TASK TO COMPLETE: Every line below must be copied as written, except for pictures.

LISTED RECORDS:

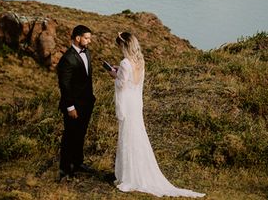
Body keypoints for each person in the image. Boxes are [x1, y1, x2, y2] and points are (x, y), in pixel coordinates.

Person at [109, 31, 204, 197]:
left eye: (119, 46)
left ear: (124, 46)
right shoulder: (140, 61)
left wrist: (113, 75)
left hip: (128, 104)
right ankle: (137, 171)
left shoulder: (125, 62)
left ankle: (129, 176)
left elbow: (122, 84)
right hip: (136, 103)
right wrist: (120, 73)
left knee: (127, 137)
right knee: (136, 136)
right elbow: (134, 81)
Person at [57, 24, 96, 180]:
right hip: (73, 106)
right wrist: (70, 107)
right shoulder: (67, 59)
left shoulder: (87, 53)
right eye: (87, 38)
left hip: (87, 103)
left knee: (81, 134)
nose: (89, 41)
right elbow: (64, 86)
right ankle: (64, 170)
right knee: (69, 137)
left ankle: (78, 163)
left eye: (90, 38)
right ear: (77, 38)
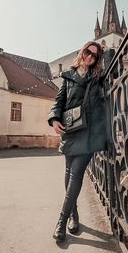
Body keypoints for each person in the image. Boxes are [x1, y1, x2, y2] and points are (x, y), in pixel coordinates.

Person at [48, 41, 107, 243]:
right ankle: (74, 214)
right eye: (88, 52)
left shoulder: (98, 76)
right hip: (71, 130)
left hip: (89, 133)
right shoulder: (68, 76)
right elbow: (59, 101)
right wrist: (55, 118)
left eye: (95, 56)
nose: (90, 57)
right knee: (68, 173)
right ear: (82, 52)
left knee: (76, 174)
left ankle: (61, 221)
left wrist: (105, 57)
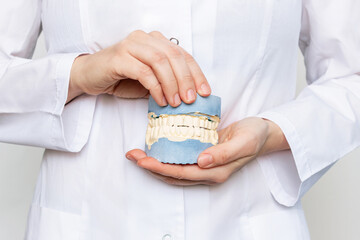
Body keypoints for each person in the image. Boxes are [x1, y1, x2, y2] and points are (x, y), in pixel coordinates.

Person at [0, 0, 359, 239]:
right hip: (87, 221)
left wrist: (275, 133)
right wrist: (78, 73)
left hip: (247, 220)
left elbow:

OUTPUT OF THE EXERCISE:
Body keypoints for each person in the image. Boxes are [x1, y1, x2, y2] and points are (x, y), in pixel coordinates.

Person at [109, 31, 204, 197]:
left eye: (119, 46)
left ear: (124, 46)
right shoulder: (140, 61)
left wrist: (113, 75)
left hip: (128, 104)
right ankle: (137, 171)
left shoulder: (125, 62)
left ankle: (129, 176)
left elbow: (122, 84)
right hip: (136, 103)
right wrist: (120, 73)
left knee: (127, 137)
right knee: (136, 136)
right elbow: (134, 81)
Person at [57, 24, 96, 180]:
right hip: (73, 106)
right wrist: (70, 107)
right shoulder: (67, 59)
left shoulder: (87, 53)
right eye: (87, 38)
left hip: (87, 103)
left knee: (81, 134)
nose: (89, 41)
right elbow: (64, 86)
right ankle: (64, 170)
right knee: (69, 137)
left ankle: (78, 163)
left eye: (90, 38)
right ear: (77, 38)
Body keypoints for each person in the image. Boxes are [x1, y1, x2, y2] and points are (x, y), in pixel coordinates.

Person at [48, 41, 107, 243]:
right ankle: (74, 214)
right eye: (88, 52)
left shoulder: (98, 76)
right hip: (71, 130)
left hip: (89, 133)
right shoulder: (68, 76)
right elbow: (59, 101)
right wrist: (55, 118)
left eye: (95, 56)
nose: (90, 57)
right knee: (68, 173)
right ear: (82, 52)
left knee: (76, 174)
left ankle: (61, 221)
left wrist: (105, 57)
Body keypoints for each person in the image. Boxes are [x1, y1, x2, y2] and points are (x, y), in pixel coordinates.

Person at [0, 0, 359, 239]:
right hip: (87, 221)
left wrist: (275, 133)
right wrist: (78, 73)
left hip: (247, 220)
left elbow:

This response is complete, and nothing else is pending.